Transcatheter aortic valve replacement (TAVR) was shown to be non-inferior to surgical aortic valve replacement (SAVR) in terms of mortality in patients age 70 and older deemed to be at increased surgical mortality risk, according to late-breaking trial results presented Sunday at the American College of Cardiology Scientific Sessions 2020 virtual conference.
The UK TAVI trial was designed to assess the clinical effectiveness and cost-utility of TAVR, compared with SAVR, in patients age 70 years and older with severe, symptomatic aortic stenosis. The design was an open-label, non-inferiority, randomized controlled trial. The trial enrolled patients at intermediate or high surgical risk for mortality as determined by the multi-disciplinary heart team.
TAVR is also known as transcatheter aortic valve implantation (TAVI).
A total of 913 patients from 34 U.K. centers were randomized between TAVR and SAVR. William Toff, MD, a professor of clinical cardiology at the University of Leicester, U.K., stressed in presenting the results that the study had a pragmatic design with minimal exclusion criteria and took place in a real-world setting with all CE-marked TAVR valves allowed.
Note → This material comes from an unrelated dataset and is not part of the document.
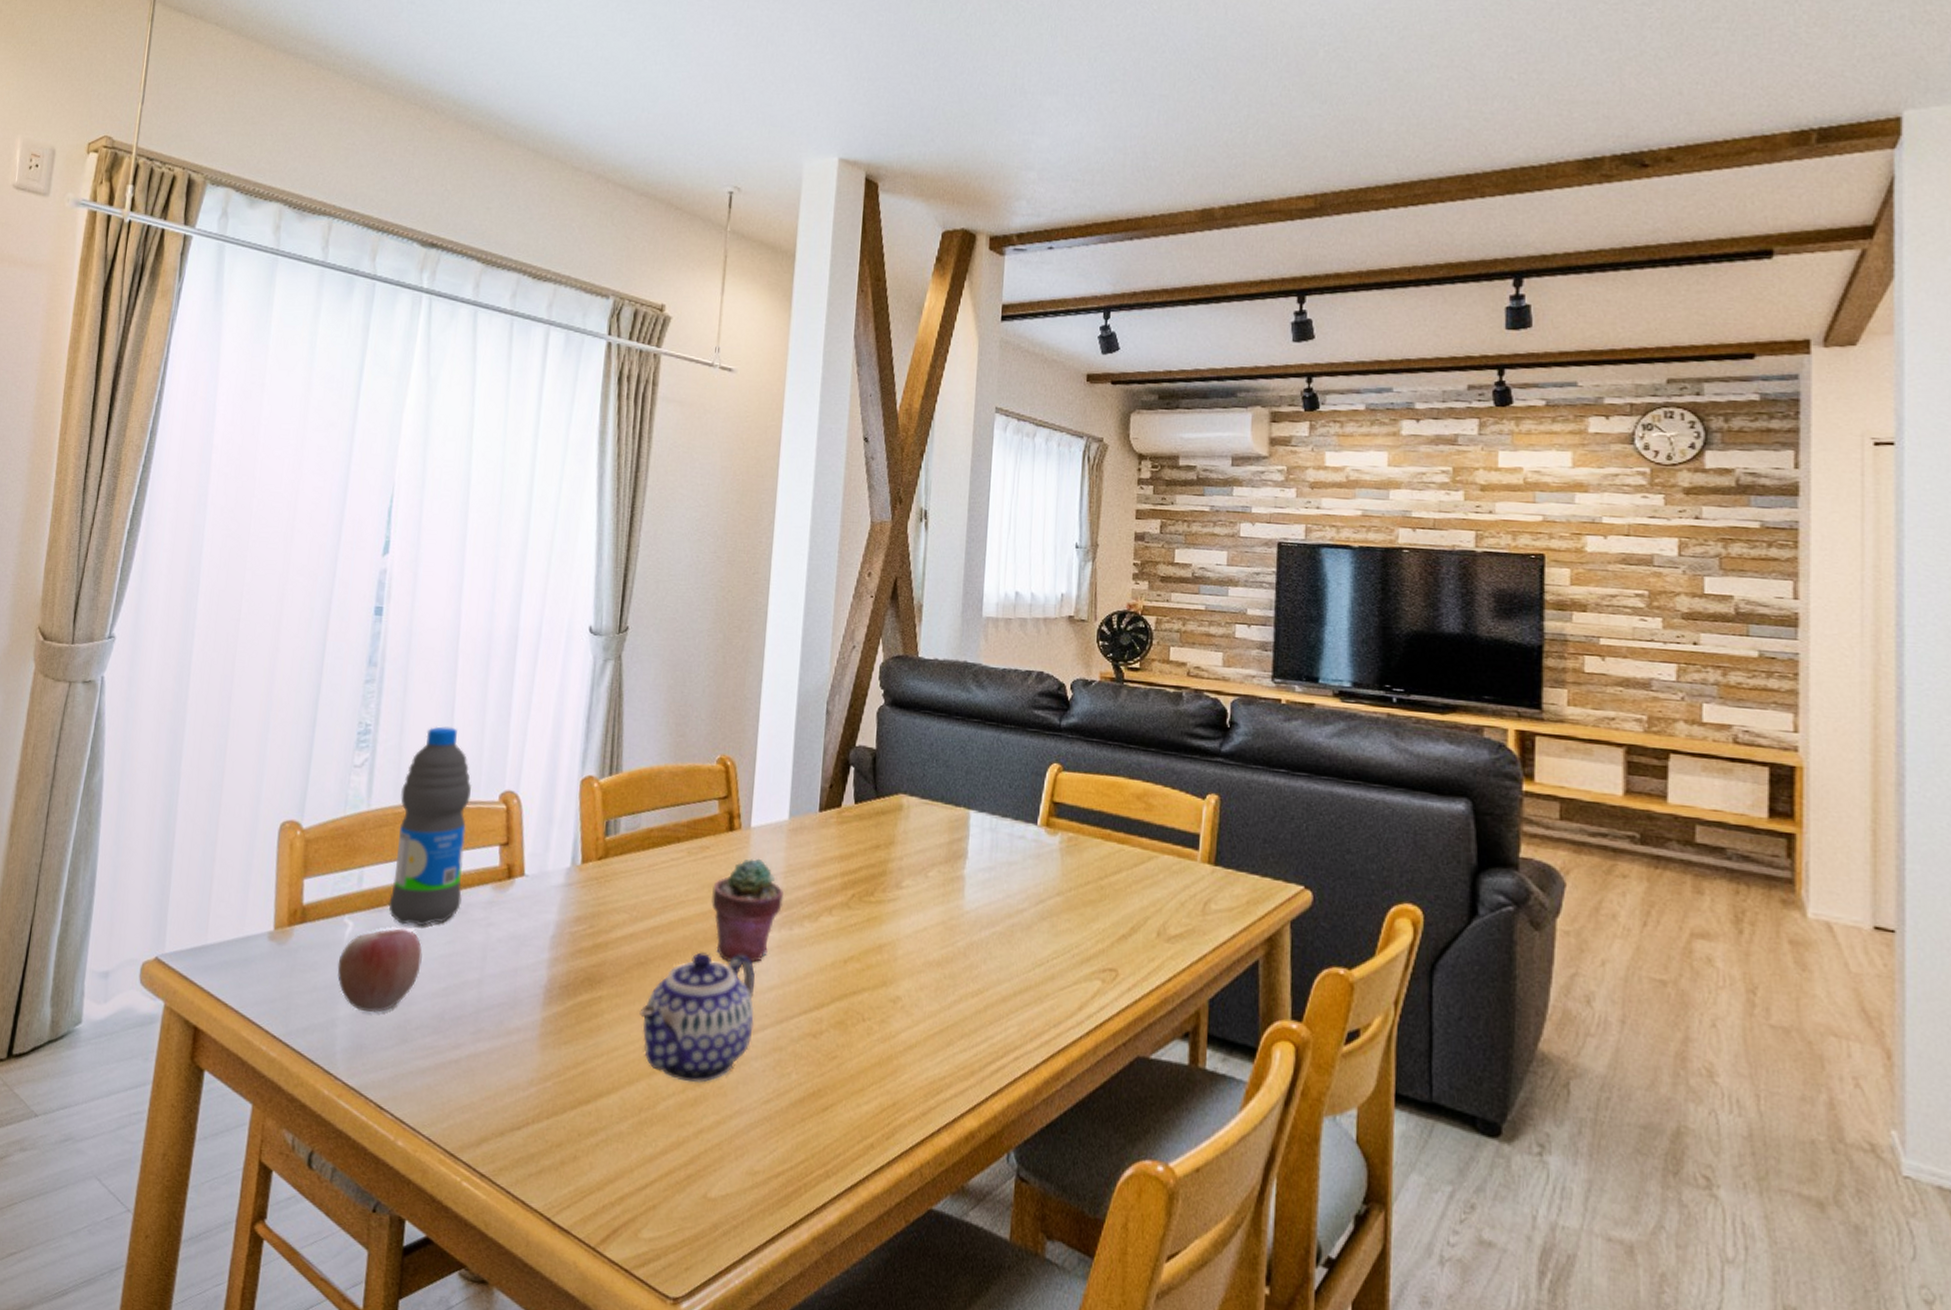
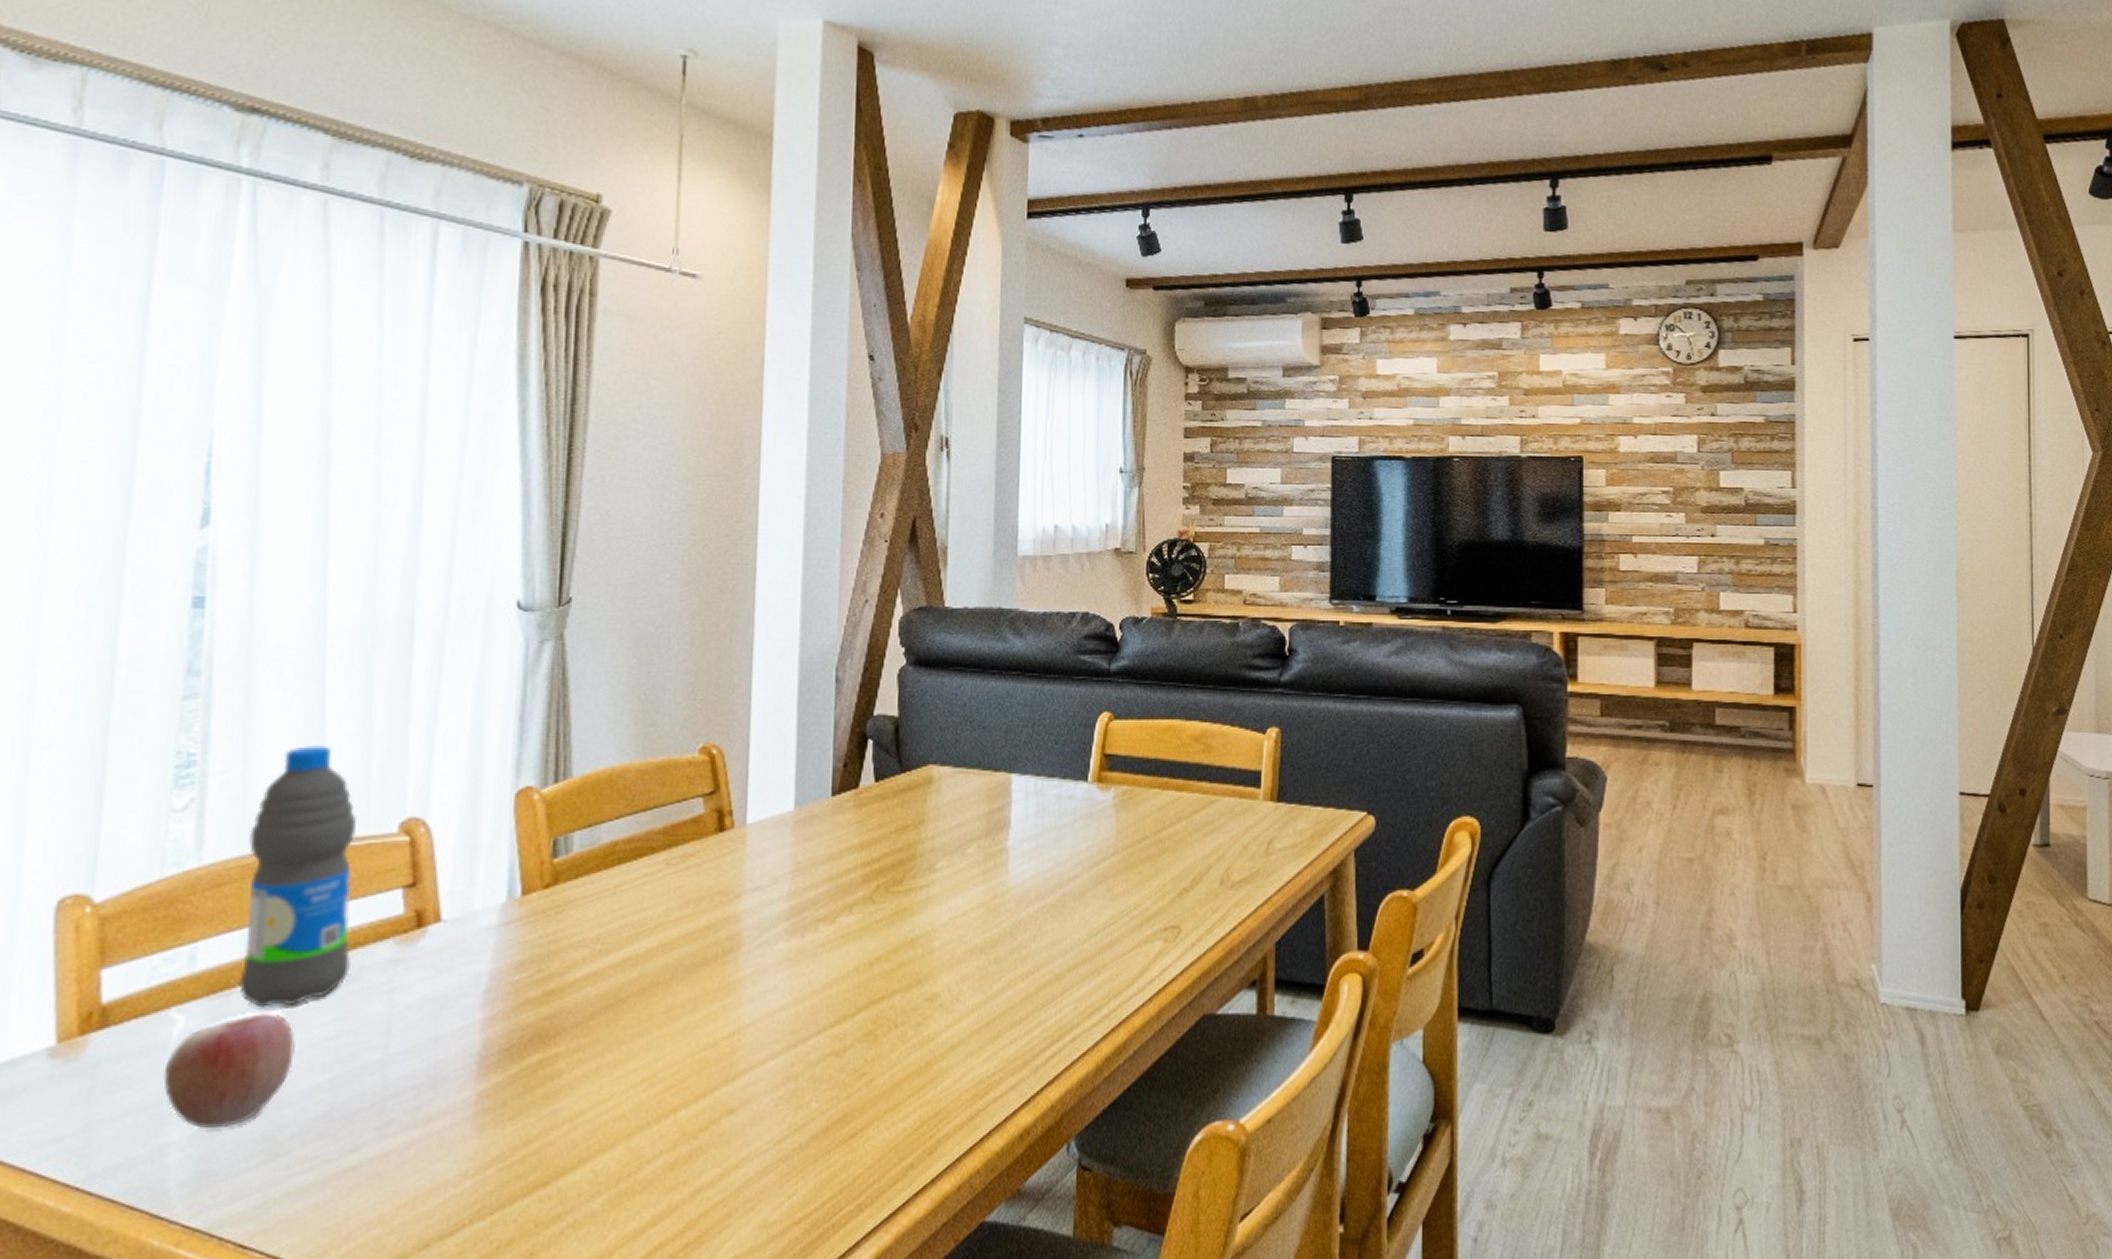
teapot: present [639,952,756,1084] -> none [611,975,761,1137]
potted succulent: present [711,858,784,963] -> none [700,859,793,987]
The primary endpoint was all-cause mortality at 1 year. The trial also measured several key secondary outcomes, including all-cause mortality at 2, 3, 4 and 5 years; stroke; and death from any cause or stroke.
Baseline characteristics were similar between the two arms, including mean age (TAVR 81.1 years, SAVR 81.0 years), male sex (TAVR 53.9%, SAVR 53.2%), and median Society of Thoracic Surgeons risk score (TAVR 2.6%, SAVR 2.7%).
At 1 year, all-cause death rates were similar between the two groups (TAVR 4.6% vs. SAVR 6.6%; hazard ratio [HR], 0.69; 95% confidence interval [CI], 0.38-1.26; p=0.23).
TAVR was associated with a significantly higher rate of vascular complications, (TAVR 4.8% vs. SAVR 1.3%; HR, 3.39; 95% CI, 1.79-7.60; p<0.001), higher rate of permanent pacemaker implantation (TAVR 12.2% vs. SAVR 6.6%; HR, 1.92; 95% CI, 1.33-2.76; p=0.02) and higher rate of aortic regurgitation (mild regurgitation, TAVR 38.3% vs. SAVR 11.7%; moderate regurgitation, TAVR 2.3% vs. SAVR 0.6%).
However, TAVR was associated with less major bleeding (TAVR 6.3% vs. SAVR 17.1%; HR, 0.34; 95% CI, 0.25-0.46; p<0.001), shorter hospital stay (TAVR 3 days vs. SAVR 8 days), fewer days in intensive care (TAVR 0 days vs. SAVR 1 day), and more rapid improvement in functional capacity and quality of life.
Toff concluded that non-inferiority of TAVR compared to SAVR was met in patients older than 70 years and deemed at intermediate or high surgical risk in a real-world setting with minimal exclusion criteria.
The UK TAVI trial was funded by the National Institute for Health Research Technology Assessment Programme with support from the institute’s Leicester Biomedical Research Centre.